## BRIEF 1:
Reproduce the passage of the post below about making a wine for a grandson, starting with "Another idea -- make" and going on through "on your learning.".
## BRIEF 2:
Carry on the post below about making a wine for a grandson, picking up right after its final line.

──────── EXERCISE TEXT ────────

That's a beautiful label.

Make a wine in your grandson's honor. While it would be great to open on his 21st birthday ... it's still a keepsake.

Another idea -- make a batch on his 15th birthday, something he can help you with. Open it on his 21st. It's not quite the same as a birth wine, but it passes on your learning.
 
If you were gonna make a wine meant to age 21years...and be Very Drinkable then....what would it be? At this point I've only made kits....so that's the direction I'd go...and based on previous experiences & research...a red would be a better candidate than a white.

Cheers!

──────── DATA BLOCK ────────

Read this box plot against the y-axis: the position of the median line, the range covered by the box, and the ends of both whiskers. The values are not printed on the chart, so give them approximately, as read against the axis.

────────

## ANSWER AREA 1:
Another idea -- make a batch on his 15th birthday, something he can help you with. Open it on his 21st. It's not quite the same as a birth wine, but it passes on your learning.

## ANSWER AREA 2:
Many years ago, I got turned on to Vintage Port wine. There was a tradition to procure bottles of the Port from the year of your child's birth and other significant events. The idea being that they will both be of age at the same time. I started with a 1977 Quady Port and just continued to pick up other years. We then opened the appropriate bottles at our children's 21st birthdays. At some point, and I cannot remember when or where, I picked up two Ports, made in the US, with a vintage of 1973. We opened them last year for our 50th wedding anniversary, and they tasted wonderful. The Christian Brothers cost me $7.00!
I decided to try making a batch of homemade Vintage Port, and what better grapes to use were ones growing next door, Wild Grapes, I think Fox grapes. I bottled it on 6/28/2008, 7.5 bottles and I really splurged on it - my cost per bottle including a real cork was $2.04. I opened a bottle last year to see if it was vinegar or otherwise bad and it was delightful. It is fortified with Brandy. It will easily last another 10 years.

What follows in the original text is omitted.